(Task inputs)

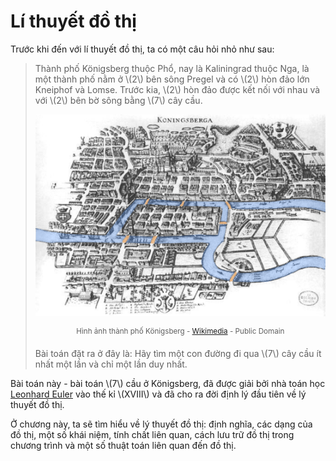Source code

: # Lí thuyết đồ thị

Trước khi đến với lí thuyết đồ thị, ta có một câu hỏi nhỏ như sau:

> Thành phố Königsberg thuộc Phổ, nay là Kaliningrad thuộc Nga, là một thành phố nằm ở \\(2\\) bên sông Pregel và có \\(2\\) hòn đảo lớn Kneiphof và Lomse. Trước kia, \\(2\\) hòn đảo được kết nối với nhau và với \\(2\\) bên bờ sông bằng \\(7\\) cây cầu.
> 
> <center>
> <img src="../images/Konigsberg_Bridge.png" alt="Königsberg"/>
> 
> <sup> Hình ảnh thành phố Königsberg - [Wikimedia](https://commons.wikimedia.org/wiki/File:Konigsberg_Bridge.png) - Public Domain</sup>
> </center>
>
> Bài toán đặt ra ở đây là: Hãy tìm một con đường đi qua \\(7\\) cây cầu ít nhất một lần và chỉ một lần duy nhất.

Bài toán này - bài toán \\(7\\) cầu ở Königsberg, đã được giải bởi nhà toán học [Leonhard Euler](https://en.wikipedia.org/wiki/Leonhard_Euler) vào thế kỉ \\(XVIII\\) và đã cho ra đời định lý đầu tiên về lý thuyết đồ thị. 

Ở chương này, ta sẽ tìm hiểu về lý thuyết đồ thị: định nghĩa, các dạng của đồ thị, một số khái niệm, tính chất liên quan, cách lưu trữ đồ thị trong chương trình và một số thuật toán liên quan đến đồ thị.
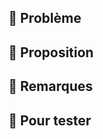 ## :christmas_tree: Problème

<!-- Décrivez ici le besoin ou l'intention couvert par cette Pull Request. -->

## :gift: Proposition

<!-- Ajoutez à cet endroit, si nécessaire, des détails concernant la solution technique retenue et mise en oeuvre, des difficultés ou problèmes rencontrés. -->

## :socks: Remarques

<!-- Des infos supplémentaires, trucs et astuces ? -->

## :santa: Pour tester

<!-- Les instructions pour reproduire le problème, les profils de test, le parcours spécifique à utiliser, etc. -->
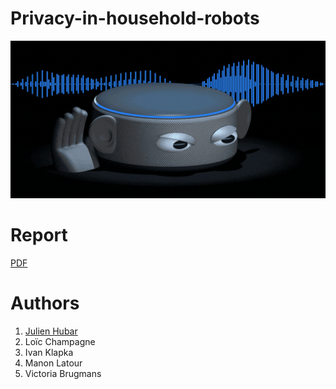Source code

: # Privacy-in-household-robots

<p align="center">
  <img src= https://github.com/jhubar/Privacy-in-household-robots/blob/main/img/Intercept_Echo_v2-3.5MB-2-1542062294.gif/>
</p>


# Report

 [PDF](https://github.com/jhubar/Privacy-in-household-robots/blob/main/Privacy_in_household_robots.pdf)

# Authors
 1. [Julien Hubar](https://jhubar.github.io)
 1. Loïc Champagne
 1. Ivan Klapka
 1. Manon Latour
 1. Victoria Brugmans
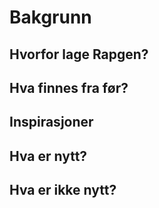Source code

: # Bakgrunn #

## Hvorfor lage Rapgen? ##

## Hva finnes fra før? ##

## Inspirasjoner ##

## Hva er nytt? ##

## Hva er ikke nytt? ##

(Directive) Give the data above again exactly. Leave the pictures out.

(Answer box)
Source code

: # Lí thuyết đồ thị

Trước khi đến với lí thuyết đồ thị, ta có một câu hỏi nhỏ như sau:

> Thành phố Königsberg thuộc Phổ, nay là Kaliningrad thuộc Nga, là một thành phố nằm ở \\(2\\) bên sông Pregel và có \\(2\\) hòn đảo lớn Kneiphof và Lomse. Trước kia, \\(2\\) hòn đảo được kết nối với nhau và với \\(2\\) bên bờ sông bằng \\(7\\) cây cầu.
> 
> <center>
> <img src="../images/Konigsberg_Bridge.png" alt="Königsberg"/>
> 
> <sup> Hình ảnh thành phố Königsberg - [Wikimedia](https://commons.wikimedia.org/wiki/File:Konigsberg_Bridge.png) - Public Domain</sup>
> </center>
>
> Bài toán đặt ra ở đây là: Hãy tìm một con đường đi qua \\(7\\) cây cầu ít nhất một lần và chỉ một lần duy nhất.

Bài toán này - bài toán \\(7\\) cầu ở Königsberg, đã được giải bởi nhà toán học [Leonhard Euler](https://en.wikipedia.org/wiki/Leonhard_Euler) vào thế kỉ \\(XVIII\\) và đã cho ra đời định lý đầu tiên về lý thuyết đồ thị. 

Ở chương này, ta sẽ tìm hiểu về lý thuyết đồ thị: định nghĩa, các dạng của đồ thị, một số khái niệm, tính chất liên quan, cách lưu trữ đồ thị trong chương trình và một số thuật toán liên quan đến đồ thị.
 ## :christmas_tree: Problème

<!-- Décrivez ici le besoin ou l'intention couvert par cette Pull Request. -->

## :gift: Proposition

<!-- Ajoutez à cet endroit, si nécessaire, des détails concernant la solution technique retenue et mise en oeuvre, des difficultés ou problèmes rencontrés. -->

## :socks: Remarques

<!-- Des infos supplémentaires, trucs et astuces ? -->

## :santa: Pour tester

<!-- Les instructions pour reproduire le problème, les profils de test, le parcours spécifique à utiliser, etc. -->
Source code

: # Privacy-in-household-robots

<p align="center">
  <img src= https://github.com/jhubar/Privacy-in-household-robots/blob/main/img/Intercept_Echo_v2-3.5MB-2-1542062294.gif/>
</p>


# Report

 [PDF](https://github.com/jhubar/Privacy-in-household-robots/blob/main/Privacy_in_household_robots.pdf)

# Authors
 1. [Julien Hubar](https://jhubar.github.io)
 1. Loïc Champagne
 1. Ivan Klapka
 1. Manon Latour
 1. Victoria Brugmans
Source code

: # Bakgrunn #

## Hvorfor lage Rapgen? ##

## Hva finnes fra før? ##

## Inspirasjoner ##

## Hva er nytt? ##

## Hva er ikke nytt? ##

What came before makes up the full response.